Pero eso sí, nunca soltar el llanto, no puede verme llorando porque ahora sí se termina de vestir y se va. Puedes llorar en soledad, eso sí, viendo videos de Joey Badass, no por su flow sino porque la puedes imaginar babeando por él. ¿No será que te gusta a ti? No creo, ¿admirar es lo mismo que gustar? Solo cuando revelas tus inseguridades. Pues entonces sí. Pero imagínate que en realidad estás escribiendo en un cuarto de Manhattan como maquinó Stan Lee al Dr. Banner, imagínate que tu enclenque sensibilidad te convierte en un monstruo pero ya no estás para salvar a nadie, eres un deseo inasible de destrucción: yo también elegiría a la misma gran manzana como objetivo, esta furia me haría sentir inmenso como el monstruo de Cloverfield, y con un poco de suerte podría haber removido de mi memoria esa habitación y removido también ese diálogo de esa habitación, y llevarlo a su destrucción: you broked in New York, babe!

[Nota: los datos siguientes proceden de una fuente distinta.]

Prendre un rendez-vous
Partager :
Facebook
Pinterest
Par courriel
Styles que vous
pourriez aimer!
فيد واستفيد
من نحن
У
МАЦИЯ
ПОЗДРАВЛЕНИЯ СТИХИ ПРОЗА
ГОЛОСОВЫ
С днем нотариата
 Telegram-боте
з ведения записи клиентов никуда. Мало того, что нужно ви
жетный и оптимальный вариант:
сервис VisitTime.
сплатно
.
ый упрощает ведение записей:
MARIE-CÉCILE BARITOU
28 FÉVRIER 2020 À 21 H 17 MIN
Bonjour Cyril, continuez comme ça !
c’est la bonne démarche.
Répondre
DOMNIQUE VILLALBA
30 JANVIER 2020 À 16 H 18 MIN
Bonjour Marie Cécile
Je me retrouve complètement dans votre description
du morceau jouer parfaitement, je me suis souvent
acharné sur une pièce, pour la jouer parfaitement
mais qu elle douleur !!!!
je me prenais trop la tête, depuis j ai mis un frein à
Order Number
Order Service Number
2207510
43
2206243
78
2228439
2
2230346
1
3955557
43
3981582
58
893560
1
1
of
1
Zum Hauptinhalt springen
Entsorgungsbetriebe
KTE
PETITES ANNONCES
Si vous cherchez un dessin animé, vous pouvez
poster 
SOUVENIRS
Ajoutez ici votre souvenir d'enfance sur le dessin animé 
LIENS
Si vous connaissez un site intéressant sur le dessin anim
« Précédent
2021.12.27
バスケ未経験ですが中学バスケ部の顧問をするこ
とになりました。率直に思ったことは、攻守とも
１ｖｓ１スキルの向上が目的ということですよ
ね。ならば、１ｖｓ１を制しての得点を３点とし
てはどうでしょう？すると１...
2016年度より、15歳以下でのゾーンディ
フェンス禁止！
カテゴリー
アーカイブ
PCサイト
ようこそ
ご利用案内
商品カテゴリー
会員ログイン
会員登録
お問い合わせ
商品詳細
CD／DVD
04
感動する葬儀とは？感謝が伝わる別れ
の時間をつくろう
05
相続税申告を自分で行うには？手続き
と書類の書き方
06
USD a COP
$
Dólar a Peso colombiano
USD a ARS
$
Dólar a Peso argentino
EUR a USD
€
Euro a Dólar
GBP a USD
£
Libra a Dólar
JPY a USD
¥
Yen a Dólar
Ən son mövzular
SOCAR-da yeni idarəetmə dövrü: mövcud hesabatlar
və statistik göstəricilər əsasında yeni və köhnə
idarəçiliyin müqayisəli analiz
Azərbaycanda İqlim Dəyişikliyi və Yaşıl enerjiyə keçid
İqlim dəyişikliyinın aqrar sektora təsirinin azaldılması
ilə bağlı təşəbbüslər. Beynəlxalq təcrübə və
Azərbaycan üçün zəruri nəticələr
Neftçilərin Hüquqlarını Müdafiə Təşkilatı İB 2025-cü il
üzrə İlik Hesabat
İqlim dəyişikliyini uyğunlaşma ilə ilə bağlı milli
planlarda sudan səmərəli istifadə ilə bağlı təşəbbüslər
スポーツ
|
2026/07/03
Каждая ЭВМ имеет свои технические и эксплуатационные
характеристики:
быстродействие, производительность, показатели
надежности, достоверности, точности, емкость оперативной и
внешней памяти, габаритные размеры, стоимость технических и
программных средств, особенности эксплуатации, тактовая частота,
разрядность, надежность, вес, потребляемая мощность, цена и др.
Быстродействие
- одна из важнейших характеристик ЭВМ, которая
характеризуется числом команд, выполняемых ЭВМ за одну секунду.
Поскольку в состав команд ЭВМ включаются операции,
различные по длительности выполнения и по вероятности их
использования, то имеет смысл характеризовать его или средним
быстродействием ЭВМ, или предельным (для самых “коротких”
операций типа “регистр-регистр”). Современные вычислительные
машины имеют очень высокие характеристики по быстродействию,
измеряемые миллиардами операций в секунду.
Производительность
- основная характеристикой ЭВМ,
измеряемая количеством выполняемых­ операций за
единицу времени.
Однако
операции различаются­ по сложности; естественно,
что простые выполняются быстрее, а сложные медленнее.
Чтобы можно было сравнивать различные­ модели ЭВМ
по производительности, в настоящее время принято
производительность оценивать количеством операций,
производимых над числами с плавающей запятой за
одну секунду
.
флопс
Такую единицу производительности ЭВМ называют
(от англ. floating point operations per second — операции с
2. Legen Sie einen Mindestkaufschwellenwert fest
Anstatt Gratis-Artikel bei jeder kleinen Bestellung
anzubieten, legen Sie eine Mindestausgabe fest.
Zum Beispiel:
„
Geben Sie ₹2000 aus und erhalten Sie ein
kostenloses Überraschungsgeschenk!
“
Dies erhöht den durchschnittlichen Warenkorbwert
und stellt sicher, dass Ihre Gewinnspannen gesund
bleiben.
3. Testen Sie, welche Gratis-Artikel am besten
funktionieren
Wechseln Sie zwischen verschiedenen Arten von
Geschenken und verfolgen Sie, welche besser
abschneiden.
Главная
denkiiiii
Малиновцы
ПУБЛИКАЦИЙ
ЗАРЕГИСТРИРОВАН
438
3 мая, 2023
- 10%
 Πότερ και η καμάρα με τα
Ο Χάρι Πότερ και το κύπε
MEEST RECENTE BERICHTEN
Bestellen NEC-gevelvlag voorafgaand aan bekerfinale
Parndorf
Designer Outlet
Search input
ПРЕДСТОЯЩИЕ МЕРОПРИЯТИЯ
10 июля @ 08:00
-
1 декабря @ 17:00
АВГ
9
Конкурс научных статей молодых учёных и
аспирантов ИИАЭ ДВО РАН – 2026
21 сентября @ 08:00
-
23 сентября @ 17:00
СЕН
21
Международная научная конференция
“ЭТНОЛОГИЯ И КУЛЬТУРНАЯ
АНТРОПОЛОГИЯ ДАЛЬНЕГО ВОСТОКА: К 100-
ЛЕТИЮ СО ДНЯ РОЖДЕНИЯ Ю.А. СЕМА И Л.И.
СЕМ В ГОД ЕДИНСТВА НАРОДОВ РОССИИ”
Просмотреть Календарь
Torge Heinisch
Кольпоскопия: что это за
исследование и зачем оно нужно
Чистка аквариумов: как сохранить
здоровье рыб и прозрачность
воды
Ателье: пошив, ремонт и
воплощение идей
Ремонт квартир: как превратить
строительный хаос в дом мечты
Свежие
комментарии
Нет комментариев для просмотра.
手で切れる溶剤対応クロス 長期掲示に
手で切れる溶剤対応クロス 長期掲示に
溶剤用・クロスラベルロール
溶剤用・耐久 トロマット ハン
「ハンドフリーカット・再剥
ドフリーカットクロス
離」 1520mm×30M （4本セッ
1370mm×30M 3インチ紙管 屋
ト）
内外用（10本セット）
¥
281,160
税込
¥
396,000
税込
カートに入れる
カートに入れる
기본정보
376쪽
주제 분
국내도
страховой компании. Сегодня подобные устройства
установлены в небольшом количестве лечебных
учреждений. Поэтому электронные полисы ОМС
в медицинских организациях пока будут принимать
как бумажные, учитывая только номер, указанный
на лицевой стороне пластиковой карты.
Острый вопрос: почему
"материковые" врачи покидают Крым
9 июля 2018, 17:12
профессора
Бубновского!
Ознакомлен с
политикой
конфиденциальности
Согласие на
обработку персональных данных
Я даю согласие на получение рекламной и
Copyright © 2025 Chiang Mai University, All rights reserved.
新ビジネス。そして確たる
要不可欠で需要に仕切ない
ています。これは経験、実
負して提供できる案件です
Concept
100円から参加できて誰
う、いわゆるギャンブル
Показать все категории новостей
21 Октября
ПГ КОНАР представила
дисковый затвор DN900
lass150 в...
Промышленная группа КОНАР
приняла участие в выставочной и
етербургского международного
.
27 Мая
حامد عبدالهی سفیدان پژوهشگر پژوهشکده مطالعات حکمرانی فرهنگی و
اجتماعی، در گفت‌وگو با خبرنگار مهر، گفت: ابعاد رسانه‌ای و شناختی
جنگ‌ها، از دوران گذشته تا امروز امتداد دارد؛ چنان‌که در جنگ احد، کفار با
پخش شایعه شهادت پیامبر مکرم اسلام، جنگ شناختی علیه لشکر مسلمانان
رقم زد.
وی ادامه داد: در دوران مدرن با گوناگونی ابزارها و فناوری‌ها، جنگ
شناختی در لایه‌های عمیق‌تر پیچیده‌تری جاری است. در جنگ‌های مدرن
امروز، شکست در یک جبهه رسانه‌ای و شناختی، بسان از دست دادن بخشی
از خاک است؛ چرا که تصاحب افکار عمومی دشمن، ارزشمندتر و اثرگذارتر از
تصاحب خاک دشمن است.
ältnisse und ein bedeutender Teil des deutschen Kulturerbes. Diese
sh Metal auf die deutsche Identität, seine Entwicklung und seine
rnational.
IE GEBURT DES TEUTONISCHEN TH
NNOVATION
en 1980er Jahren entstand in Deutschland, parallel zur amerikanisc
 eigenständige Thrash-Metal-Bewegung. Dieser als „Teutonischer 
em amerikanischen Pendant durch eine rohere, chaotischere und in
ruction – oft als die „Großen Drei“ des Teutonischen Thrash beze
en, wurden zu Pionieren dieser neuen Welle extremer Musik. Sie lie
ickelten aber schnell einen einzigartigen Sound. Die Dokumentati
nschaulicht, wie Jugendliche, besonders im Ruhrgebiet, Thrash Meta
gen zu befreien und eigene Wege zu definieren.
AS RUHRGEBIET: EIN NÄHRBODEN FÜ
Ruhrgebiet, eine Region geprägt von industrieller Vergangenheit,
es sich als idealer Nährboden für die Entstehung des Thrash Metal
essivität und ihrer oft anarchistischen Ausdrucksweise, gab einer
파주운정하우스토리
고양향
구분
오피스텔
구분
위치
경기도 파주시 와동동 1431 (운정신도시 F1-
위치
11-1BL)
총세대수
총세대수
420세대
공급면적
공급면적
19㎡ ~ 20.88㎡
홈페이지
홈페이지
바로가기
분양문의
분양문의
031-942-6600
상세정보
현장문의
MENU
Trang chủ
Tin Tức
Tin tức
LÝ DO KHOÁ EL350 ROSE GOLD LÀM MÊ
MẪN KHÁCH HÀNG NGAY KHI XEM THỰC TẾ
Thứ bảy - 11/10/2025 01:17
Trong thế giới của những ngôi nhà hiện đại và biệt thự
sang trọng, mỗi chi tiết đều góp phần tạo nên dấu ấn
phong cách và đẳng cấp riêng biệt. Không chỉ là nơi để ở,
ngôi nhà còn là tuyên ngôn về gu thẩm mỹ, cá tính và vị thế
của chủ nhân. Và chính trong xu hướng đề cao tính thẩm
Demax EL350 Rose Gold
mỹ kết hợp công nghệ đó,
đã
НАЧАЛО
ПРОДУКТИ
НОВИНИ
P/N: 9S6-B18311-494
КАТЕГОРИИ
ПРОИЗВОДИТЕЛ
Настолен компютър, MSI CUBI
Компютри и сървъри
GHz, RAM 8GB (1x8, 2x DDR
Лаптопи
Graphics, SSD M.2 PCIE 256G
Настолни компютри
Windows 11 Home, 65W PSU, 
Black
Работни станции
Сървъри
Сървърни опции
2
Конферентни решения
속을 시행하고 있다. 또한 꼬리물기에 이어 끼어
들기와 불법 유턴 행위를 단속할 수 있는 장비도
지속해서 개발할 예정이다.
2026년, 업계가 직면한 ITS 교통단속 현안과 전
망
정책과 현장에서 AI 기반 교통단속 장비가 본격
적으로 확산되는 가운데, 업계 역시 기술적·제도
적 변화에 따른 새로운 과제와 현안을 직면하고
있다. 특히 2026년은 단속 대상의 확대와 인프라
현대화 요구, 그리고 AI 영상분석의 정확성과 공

Pero no puedo engañarnos más. Estamos lejos de la estatua de la libertad, y le estoy hablando a tu perro sentado en esta banca, preguntándome por qué te dije que sí y por qué no puedo regresar a ese momento a regalarme un poco de orgullo, de dignidad. En Nueva York tienen exceso de autos y seguramente alguno de sus taxis o algún uber me dejaría subirlo para regresar a casa, porque comienza a llover y estoy exhausto. Qué bueno que te escribo porque si comienzo a hablar seguro que lloro y eso no me lo permito. Fuiste muy lista al alejarte de mí y dejarme como un cuarto vaciado. Fuiste muy lista porque necesitaba un perro y no una novia.